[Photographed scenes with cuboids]
►

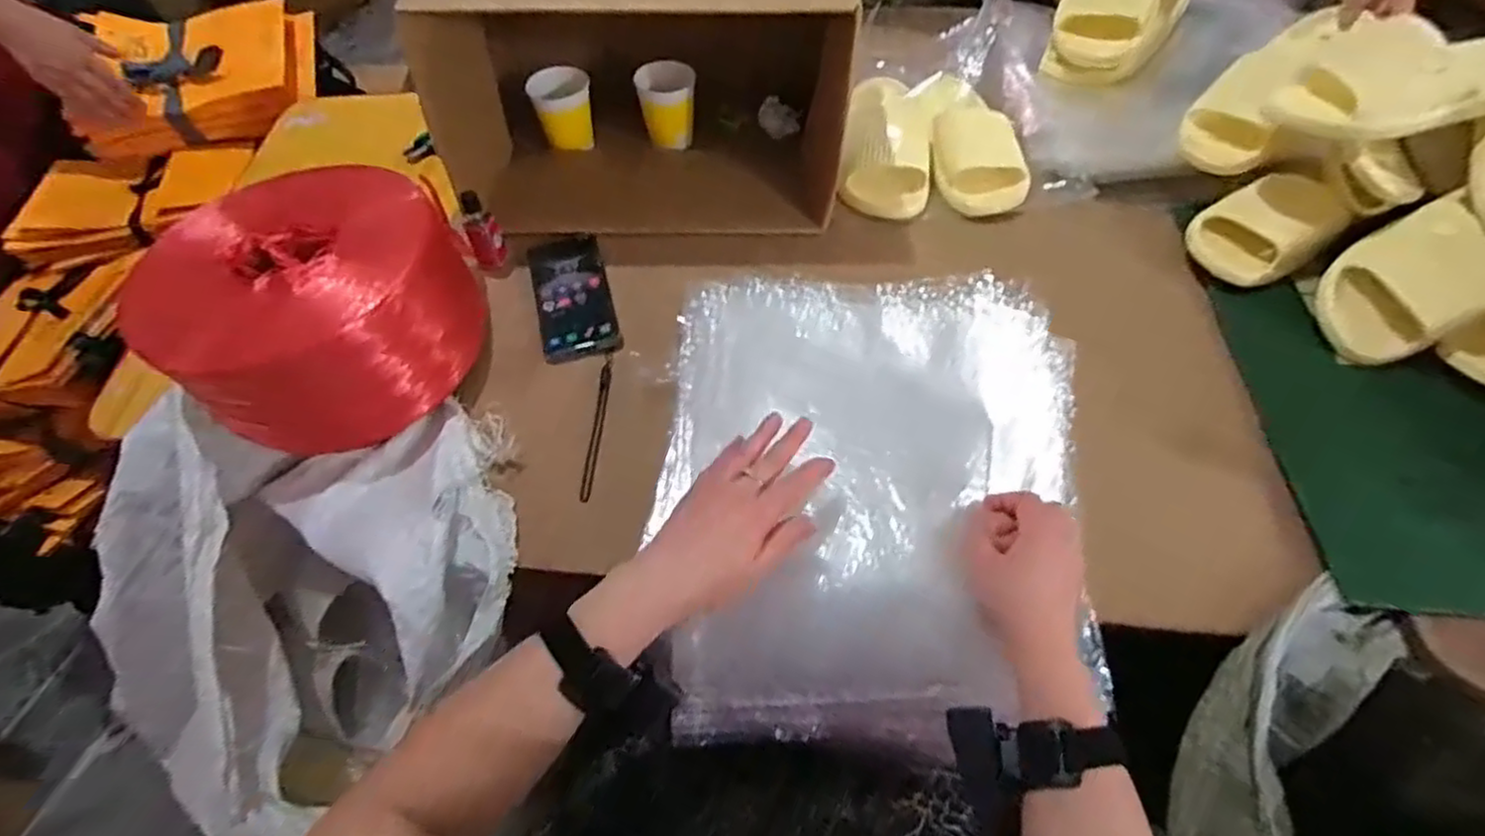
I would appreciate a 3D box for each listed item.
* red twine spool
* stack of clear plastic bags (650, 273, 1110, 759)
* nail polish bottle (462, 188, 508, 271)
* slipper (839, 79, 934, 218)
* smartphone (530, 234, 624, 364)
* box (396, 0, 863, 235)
[{"bbox_3d":[-0.374,-0.096,0.630,0.217,0.137,0.224,-2,54,2],"label":"red twine spool"},{"bbox_3d":[0.100,0.050,0.597,0.333,0.080,0.408,5,55,7],"label":"stack of clear plastic bags"},{"bbox_3d":[-0.268,-0.194,0.738,0.034,0.077,0.020,-18,26,-9],"label":"nail polish bottle"},{"bbox_3d":[0.171,-0.334,0.842,0.102,0.063,0.242,6,55,8],"label":"slipper"},{"bbox_3d":[-0.175,-0.134,0.732,0.072,0.010,0.187,-15,55,-7],"label":"smartphone"},{"bbox_3d":[-0.089,-0.379,0.766,0.387,0.250,0.279,3,55,5],"label":"box"}]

◄

◆ YOUR OBJECTIVE
Please copy the data shown above precisely, leaving the images out.

◆ ANSWER AREA
I would appreciate a 3D box for each listed item.
* red twine spool
* stack of clear plastic bags (650, 273, 1110, 759)
* nail polish bottle (462, 188, 508, 271)
* slipper (839, 79, 934, 218)
* smartphone (530, 234, 624, 364)
* box (396, 0, 863, 235)
[{"bbox_3d":[-0.374,-0.096,0.630,0.217,0.137,0.224,-2,54,2],"label":"red twine spool"},{"bbox_3d":[0.100,0.050,0.597,0.333,0.080,0.408,5,55,7],"label":"stack of clear plastic bags"},{"bbox_3d":[-0.268,-0.194,0.738,0.034,0.077,0.020,-18,26,-9],"label":"nail polish bottle"},{"bbox_3d":[0.171,-0.334,0.842,0.102,0.063,0.242,6,55,8],"label":"slipper"},{"bbox_3d":[-0.175,-0.134,0.732,0.072,0.010,0.187,-15,55,-7],"label":"smartphone"},{"bbox_3d":[-0.089,-0.379,0.766,0.387,0.250,0.279,3,55,5],"label":"box"}]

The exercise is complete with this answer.